I have a couple of things to ask, this is as good a place to ask as any! maybe even better!
last year my closest friend did and said a bunch of poo poo that SUPER hurt. like WOW I couldn't move for weeks. for background, I'm schizophrenic (so is she) and have a history of major depressive episodes. she did apologise and promise to do better but, she just... keeps doing stupid hurtful poo poo. after a while I stopped sleeping more than an hour a night for a few months; I'd stay up all night crying or too upset to shut my mind up. after month number four I went to bed and I could not. stop. thinking. about the noble truths, I have no idea why - my mom practices buddhism and must have been talking to me about it at some point? and it made me reflect a lot on my own hurt and suffering. I kind of realised that my suffering wasn't unique or special, that I've always been suffering and I've been attached to my suffering and the things which have exasperated it. and I also realised that my suffering was transient and impermanent, and it was caused exclusively by attachment. and then I could sleep again, I've been sleeping well ever since.
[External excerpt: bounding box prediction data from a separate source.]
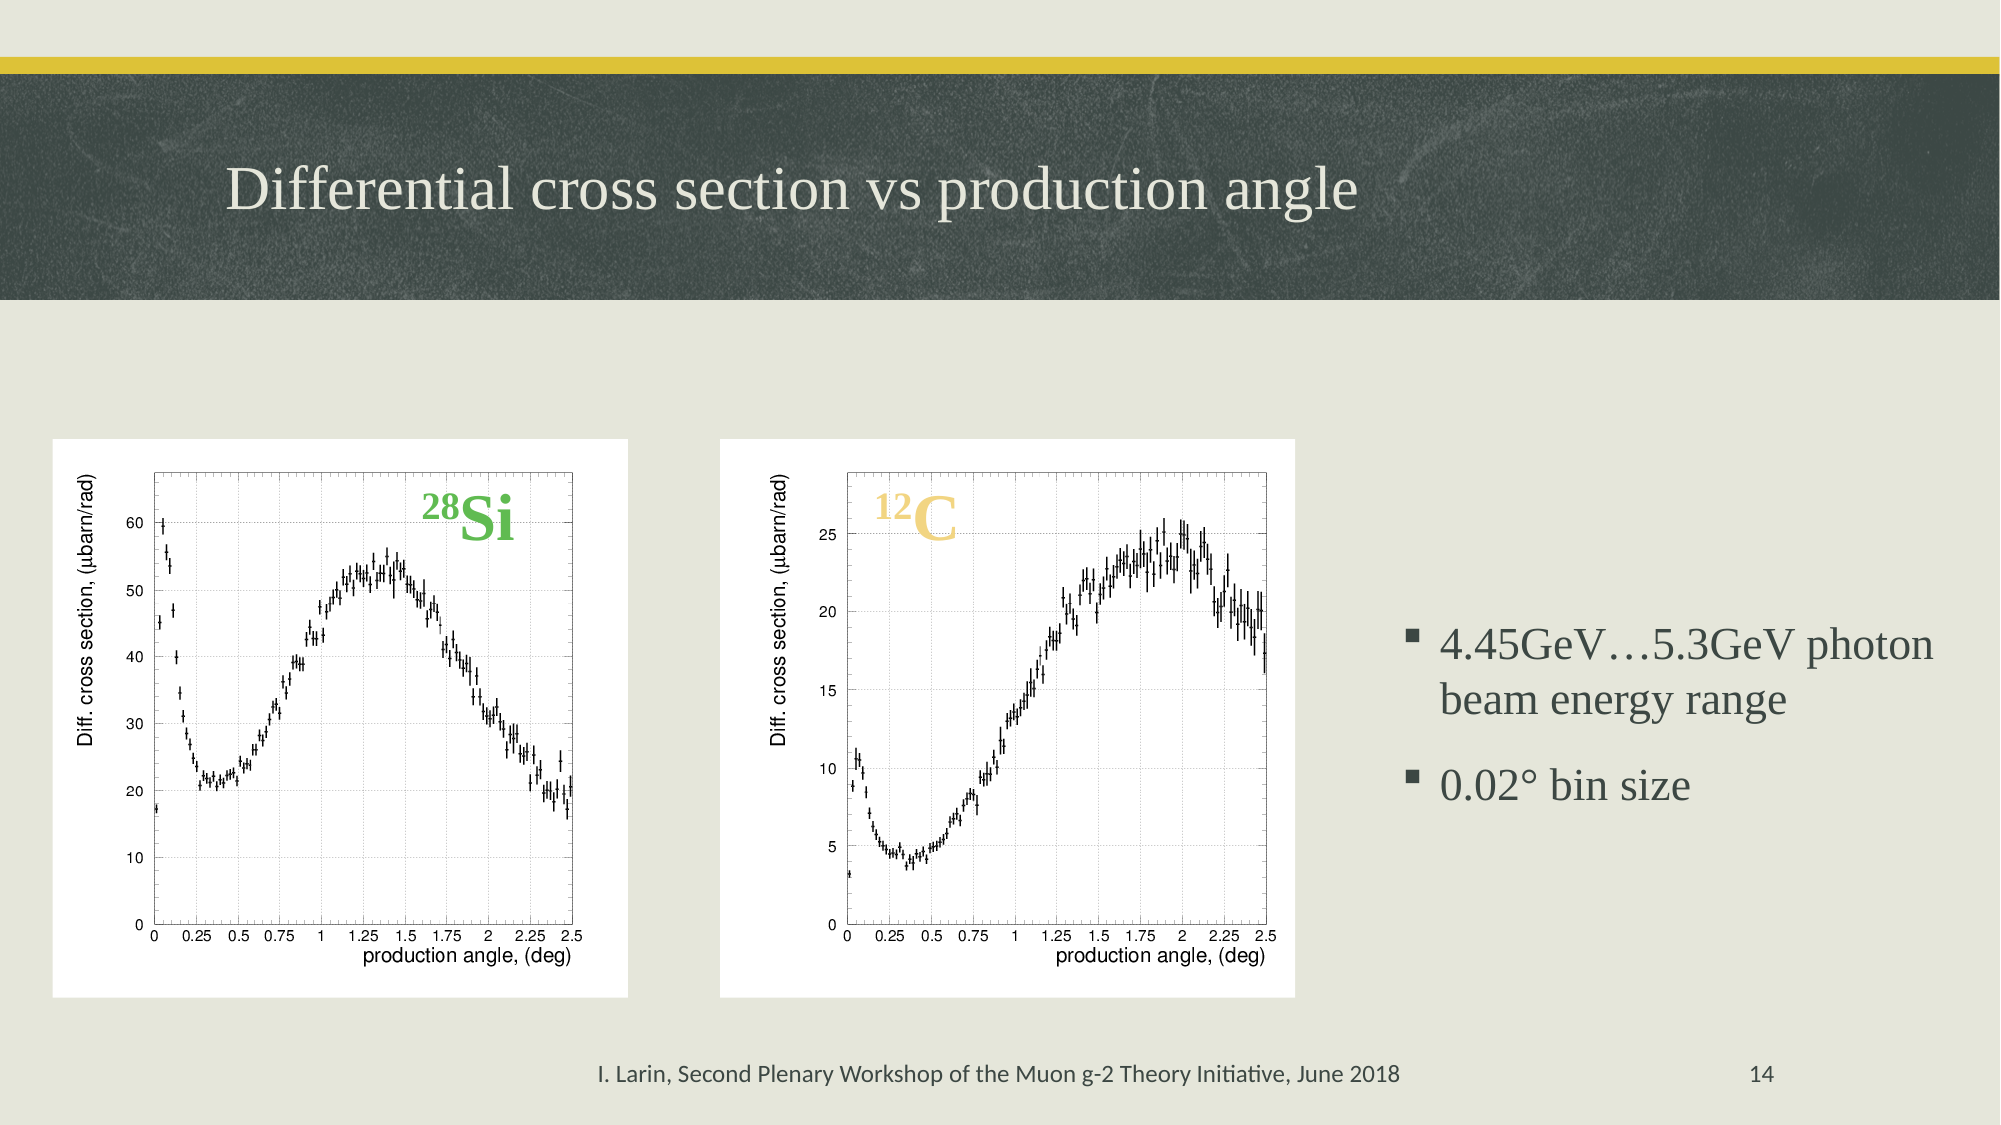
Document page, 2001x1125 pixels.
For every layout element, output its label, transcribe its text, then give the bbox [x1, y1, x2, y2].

text_box [719, 438, 1296, 999]
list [757, 416, 1322, 980]
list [64, 416, 628, 980]
picture [0, 74, 2000, 300]
text_box 4.45GeV…5.3GeV photon beam energy range 0.02° bin size [1387, 606, 1957, 831]
text_box [52, 438, 629, 999]
footer I. Larin, Second Plenary Workshop of the Muon g-2 Theory Initiative, June 2018 [533, 1042, 1466, 1103]
title Differential cross section vs production angle [210, 76, 1790, 300]
slide_number 14 [1466, 1042, 1790, 1103]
it's been a journey but, I eventually weaned off all my medications, gained a bunch of confidence and I feel like I'm actually living for the first time in my life. I have so many new friends, an actual social life, and I feel like I can be loved.
my first question is, a few years ago I asked her to be the best man at my wedding. I don't want her to be anymore. her having that role does and will cause me and others suffering, but asking her not to will cause her suffering. I can't see a way through this that will not cause a net increase of suffering. how can I approach this?
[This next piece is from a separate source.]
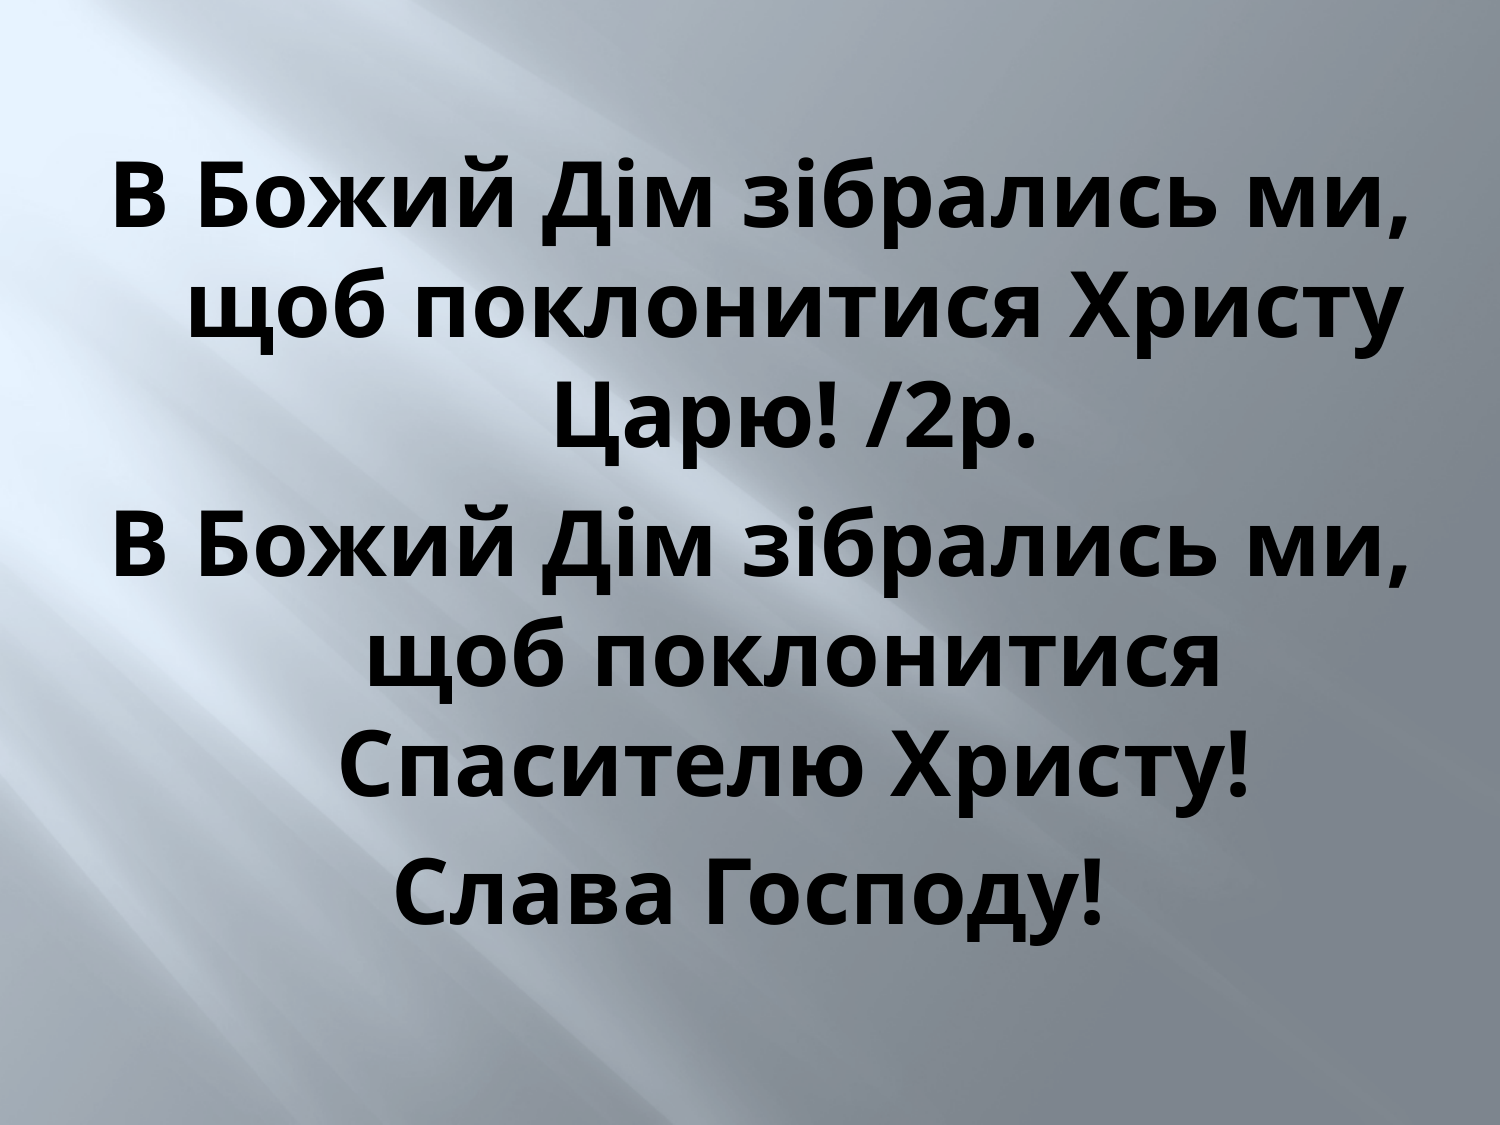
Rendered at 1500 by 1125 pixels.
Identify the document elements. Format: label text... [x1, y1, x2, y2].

list В Божий Дім зібрались ми, щоб поклонитися Христу Царю! /2р. В Божий Дім зібрались ми, щоб поклонитися Спасителю Христу! Слава Господу! [0, 0, 1500, 1125]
question the second number: is there a certain distance I 'have' (super lovely word I know) to go with approaching enlightenment? if I make progress, will future incarnations of TD pick up the slack? is it wrong to think that the life-me now isn't ready and needs to go back in the oven a couple more lifetimes?
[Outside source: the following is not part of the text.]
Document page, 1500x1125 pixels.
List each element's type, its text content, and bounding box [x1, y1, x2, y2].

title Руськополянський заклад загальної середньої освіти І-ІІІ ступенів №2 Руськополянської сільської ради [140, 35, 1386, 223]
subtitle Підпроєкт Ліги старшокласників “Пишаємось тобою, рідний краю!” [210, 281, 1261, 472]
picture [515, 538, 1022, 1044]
thirdish, I wanted to know more about meditation. in therapy we would practice westernised mindfulness - sitting one the floor, focusing on our breathing, that sort of thing. it wasn't something I took to, and as said earlier in this thread I'm not sold on mindfulness meditation being something that is safe for me to practice given my mental health conditions (I'm stable and happy, and I want to stay that way). in my youth I always thought of meditation as a form of exploring yourself, deep deconstructive thought to induce true realisations of character and 'self'. are there other ways meditation can manifest, or other forms of it?